E-House China Holdings Ltd. surged the most in five years in New York after the real estate developer said its executives will buy new shares at a premium.
E-House, a Chinese provider of property agency services, jumped 30 percent to $3.98 in New York, the biggest gain since August 2007. The rally pared this year’s decline to 6.8 percent.
The Shanghai-based company’s management will purchase as many as 17.8 million shares, or 15 percent of stock outstanding, for $3.52 each, E-House said in a PRNewswire statement today.

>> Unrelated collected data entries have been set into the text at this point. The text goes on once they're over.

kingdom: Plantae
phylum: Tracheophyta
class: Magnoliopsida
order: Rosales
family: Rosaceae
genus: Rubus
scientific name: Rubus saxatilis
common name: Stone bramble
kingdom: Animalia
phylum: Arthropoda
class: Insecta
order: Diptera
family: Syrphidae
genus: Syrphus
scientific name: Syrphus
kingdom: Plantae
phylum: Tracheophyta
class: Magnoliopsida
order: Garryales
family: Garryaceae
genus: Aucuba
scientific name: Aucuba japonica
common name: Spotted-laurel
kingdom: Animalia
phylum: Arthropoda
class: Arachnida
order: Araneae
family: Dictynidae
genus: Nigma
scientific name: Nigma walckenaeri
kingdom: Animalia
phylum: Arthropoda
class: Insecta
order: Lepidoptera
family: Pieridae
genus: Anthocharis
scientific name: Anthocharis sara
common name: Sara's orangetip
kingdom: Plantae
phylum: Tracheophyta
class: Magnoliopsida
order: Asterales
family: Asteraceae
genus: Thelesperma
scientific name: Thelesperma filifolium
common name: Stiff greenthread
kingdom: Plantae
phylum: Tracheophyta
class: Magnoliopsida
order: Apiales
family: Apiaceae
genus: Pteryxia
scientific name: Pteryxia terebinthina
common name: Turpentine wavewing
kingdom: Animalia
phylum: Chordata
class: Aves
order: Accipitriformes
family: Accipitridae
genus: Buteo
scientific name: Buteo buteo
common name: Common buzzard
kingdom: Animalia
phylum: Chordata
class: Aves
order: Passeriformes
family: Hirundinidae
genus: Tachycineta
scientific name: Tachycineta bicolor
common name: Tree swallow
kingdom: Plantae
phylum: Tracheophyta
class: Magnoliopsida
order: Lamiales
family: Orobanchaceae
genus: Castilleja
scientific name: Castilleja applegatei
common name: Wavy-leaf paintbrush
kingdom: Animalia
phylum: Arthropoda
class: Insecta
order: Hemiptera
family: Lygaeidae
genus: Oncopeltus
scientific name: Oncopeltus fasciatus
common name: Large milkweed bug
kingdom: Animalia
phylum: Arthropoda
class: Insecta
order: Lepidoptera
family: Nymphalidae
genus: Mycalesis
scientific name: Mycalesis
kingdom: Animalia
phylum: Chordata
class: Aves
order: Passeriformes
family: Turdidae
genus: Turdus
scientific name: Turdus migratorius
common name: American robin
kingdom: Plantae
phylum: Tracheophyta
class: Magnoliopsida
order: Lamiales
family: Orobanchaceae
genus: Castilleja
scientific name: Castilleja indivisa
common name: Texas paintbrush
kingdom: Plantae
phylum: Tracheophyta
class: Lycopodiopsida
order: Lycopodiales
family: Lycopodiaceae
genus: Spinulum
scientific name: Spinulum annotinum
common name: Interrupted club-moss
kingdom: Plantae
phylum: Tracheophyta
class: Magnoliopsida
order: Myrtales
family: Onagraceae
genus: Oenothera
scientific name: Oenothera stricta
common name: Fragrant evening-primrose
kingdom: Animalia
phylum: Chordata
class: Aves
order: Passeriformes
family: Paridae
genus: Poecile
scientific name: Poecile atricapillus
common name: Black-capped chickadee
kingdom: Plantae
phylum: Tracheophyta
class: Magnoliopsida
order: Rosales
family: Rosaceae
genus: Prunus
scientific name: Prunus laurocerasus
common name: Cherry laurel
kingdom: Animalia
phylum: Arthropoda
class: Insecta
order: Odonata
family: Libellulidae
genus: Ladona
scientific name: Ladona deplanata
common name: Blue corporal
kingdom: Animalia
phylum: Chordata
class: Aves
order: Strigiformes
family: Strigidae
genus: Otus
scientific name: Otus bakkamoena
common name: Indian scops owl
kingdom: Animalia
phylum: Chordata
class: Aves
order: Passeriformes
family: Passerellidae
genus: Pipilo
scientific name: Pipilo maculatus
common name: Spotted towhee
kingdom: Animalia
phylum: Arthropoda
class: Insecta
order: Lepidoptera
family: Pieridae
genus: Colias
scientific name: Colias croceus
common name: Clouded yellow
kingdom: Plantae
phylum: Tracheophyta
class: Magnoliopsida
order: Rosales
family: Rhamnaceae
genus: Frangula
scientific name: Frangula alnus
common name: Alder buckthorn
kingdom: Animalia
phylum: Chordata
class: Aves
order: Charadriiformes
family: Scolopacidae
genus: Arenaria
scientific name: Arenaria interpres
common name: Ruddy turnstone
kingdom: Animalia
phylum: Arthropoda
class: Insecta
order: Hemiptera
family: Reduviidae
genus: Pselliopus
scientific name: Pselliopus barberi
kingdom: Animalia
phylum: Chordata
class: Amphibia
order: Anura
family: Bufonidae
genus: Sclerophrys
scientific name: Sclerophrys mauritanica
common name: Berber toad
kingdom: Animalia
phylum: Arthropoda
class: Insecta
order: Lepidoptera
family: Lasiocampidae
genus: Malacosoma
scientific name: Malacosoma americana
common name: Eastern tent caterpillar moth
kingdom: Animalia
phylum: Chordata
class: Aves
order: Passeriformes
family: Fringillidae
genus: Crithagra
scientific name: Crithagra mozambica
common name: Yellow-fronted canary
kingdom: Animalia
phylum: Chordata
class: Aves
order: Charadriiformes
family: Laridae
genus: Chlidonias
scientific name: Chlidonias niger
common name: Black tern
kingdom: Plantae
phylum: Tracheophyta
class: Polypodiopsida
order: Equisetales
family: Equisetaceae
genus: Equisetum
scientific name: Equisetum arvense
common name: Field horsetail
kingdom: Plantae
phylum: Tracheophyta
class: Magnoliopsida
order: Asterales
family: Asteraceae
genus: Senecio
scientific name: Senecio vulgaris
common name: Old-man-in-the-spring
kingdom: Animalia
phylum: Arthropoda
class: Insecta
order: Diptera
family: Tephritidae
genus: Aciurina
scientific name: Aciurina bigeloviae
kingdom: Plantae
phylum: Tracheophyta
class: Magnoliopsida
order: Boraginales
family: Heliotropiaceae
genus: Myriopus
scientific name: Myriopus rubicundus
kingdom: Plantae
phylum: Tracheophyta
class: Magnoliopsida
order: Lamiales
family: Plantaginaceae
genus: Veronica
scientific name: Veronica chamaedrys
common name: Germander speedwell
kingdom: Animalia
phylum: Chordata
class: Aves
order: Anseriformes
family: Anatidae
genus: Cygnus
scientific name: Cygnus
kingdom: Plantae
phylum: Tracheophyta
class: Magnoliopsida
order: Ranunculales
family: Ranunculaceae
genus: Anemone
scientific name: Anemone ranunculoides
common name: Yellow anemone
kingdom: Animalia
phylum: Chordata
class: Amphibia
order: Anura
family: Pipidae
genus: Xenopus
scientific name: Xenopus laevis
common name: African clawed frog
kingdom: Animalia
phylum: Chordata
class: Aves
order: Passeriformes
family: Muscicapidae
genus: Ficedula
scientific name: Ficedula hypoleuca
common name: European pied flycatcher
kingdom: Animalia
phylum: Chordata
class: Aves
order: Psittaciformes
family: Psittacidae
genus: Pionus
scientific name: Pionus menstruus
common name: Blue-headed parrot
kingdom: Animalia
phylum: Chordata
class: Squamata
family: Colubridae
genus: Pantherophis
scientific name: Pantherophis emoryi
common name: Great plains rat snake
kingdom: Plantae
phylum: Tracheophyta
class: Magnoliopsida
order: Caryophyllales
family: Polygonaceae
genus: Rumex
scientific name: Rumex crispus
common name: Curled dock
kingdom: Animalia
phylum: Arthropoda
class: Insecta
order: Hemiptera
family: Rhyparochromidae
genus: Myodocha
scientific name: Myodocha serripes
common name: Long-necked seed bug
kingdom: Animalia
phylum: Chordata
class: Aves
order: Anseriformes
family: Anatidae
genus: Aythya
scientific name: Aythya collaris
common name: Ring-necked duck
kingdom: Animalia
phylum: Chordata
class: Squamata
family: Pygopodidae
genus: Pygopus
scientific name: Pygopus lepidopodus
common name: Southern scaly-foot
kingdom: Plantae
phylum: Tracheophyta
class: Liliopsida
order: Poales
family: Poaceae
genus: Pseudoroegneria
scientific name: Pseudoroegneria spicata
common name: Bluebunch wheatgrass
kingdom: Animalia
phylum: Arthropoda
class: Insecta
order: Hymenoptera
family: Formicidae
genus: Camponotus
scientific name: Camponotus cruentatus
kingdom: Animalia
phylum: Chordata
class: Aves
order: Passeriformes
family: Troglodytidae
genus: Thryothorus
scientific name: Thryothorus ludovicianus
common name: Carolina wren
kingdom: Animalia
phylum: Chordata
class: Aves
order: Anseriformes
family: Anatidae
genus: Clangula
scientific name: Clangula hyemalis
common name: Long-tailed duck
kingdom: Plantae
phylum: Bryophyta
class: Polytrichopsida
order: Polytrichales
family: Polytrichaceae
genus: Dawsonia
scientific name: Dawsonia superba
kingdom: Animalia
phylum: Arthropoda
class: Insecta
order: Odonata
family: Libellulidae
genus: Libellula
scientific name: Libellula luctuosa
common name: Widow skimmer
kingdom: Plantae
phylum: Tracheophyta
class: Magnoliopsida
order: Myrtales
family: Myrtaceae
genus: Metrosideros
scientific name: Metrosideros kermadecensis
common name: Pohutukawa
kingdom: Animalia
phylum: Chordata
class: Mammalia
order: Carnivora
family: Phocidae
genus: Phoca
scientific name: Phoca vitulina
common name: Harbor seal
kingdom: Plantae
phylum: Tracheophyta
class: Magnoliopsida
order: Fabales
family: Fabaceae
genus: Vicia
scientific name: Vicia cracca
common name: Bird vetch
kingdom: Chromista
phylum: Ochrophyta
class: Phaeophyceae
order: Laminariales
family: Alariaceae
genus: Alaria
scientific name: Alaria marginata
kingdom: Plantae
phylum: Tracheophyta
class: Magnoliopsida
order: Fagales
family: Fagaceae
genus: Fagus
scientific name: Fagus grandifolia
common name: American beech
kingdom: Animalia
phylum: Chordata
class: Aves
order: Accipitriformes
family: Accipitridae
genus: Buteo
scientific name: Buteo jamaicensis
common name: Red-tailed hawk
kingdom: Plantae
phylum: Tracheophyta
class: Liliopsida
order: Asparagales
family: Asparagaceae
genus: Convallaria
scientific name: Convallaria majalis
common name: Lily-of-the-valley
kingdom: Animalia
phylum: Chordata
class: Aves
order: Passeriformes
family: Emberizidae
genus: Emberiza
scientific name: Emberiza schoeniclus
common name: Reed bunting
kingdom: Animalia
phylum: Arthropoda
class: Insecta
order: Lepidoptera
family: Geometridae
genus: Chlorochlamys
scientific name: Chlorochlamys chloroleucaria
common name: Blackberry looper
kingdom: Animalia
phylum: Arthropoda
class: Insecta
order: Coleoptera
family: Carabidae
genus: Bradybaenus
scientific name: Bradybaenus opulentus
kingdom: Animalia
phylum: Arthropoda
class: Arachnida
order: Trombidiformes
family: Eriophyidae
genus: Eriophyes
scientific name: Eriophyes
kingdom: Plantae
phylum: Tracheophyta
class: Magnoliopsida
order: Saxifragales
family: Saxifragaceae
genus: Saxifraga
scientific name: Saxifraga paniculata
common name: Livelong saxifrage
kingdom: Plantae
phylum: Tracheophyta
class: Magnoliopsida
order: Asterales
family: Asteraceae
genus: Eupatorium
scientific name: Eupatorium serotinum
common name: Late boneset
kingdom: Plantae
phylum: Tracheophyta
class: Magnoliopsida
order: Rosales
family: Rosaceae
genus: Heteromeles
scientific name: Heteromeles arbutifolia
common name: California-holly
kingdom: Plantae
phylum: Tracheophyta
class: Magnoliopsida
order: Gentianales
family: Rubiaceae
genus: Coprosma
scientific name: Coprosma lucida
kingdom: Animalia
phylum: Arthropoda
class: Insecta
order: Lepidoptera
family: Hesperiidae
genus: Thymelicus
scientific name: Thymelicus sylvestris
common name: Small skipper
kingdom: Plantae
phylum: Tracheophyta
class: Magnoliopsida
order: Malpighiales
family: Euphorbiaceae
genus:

The executives will pay a 15 percent premium to the stock’s closing price of $3.06 on Dec. 7. The company said it may use the proceeds from the sale to repurchase shares at a later date.
“It shows that management is very positive about its business and views the stock as undervalued,” Ella Ji, an analyst at Oppenheimer & Co. in New York who rates the shares the equivalent of buy, said by phone. “It doesn’t happen very often that you’re seeing management using their own pocket of money to basically buy back shares.”
The $62.6 million purchase price will come from existing personal funds of the company’s most senior executives, with a possible combination of loans, Jessica Barist Cohen, a New York-based spokeswoman for E-House, said in an emailed response to questions.
E-House’s stock price has slumped this year as investors are cautious about the new government’s policies, Ji said. The government has raised down payment and mortgage requirements in its more than two-year effort to curb the property market. It also imposed a property tax for the first time in Shanghai and Chongqing and enacted home-purchase restrictions in about 40 cities. The government will “steadfastly” enforce property controls, Housing Minister Jiang Weixin said in Beijing last month.
“There’s still a lot of uncertainty regarding the market’s outlook with the new government,” Ji said. Xi Jinping replaced Hu Jintao as head of the ruling Communist Party last month.
E-House in November reduced its 2012 revenue goal to between $440 million and $460 million from an earlier estimate of $490 million to $510 million. The company cited an expectation for softer growth in fourth-quarter online advertising and a “challenging overall macroeconomic environment” in a statement.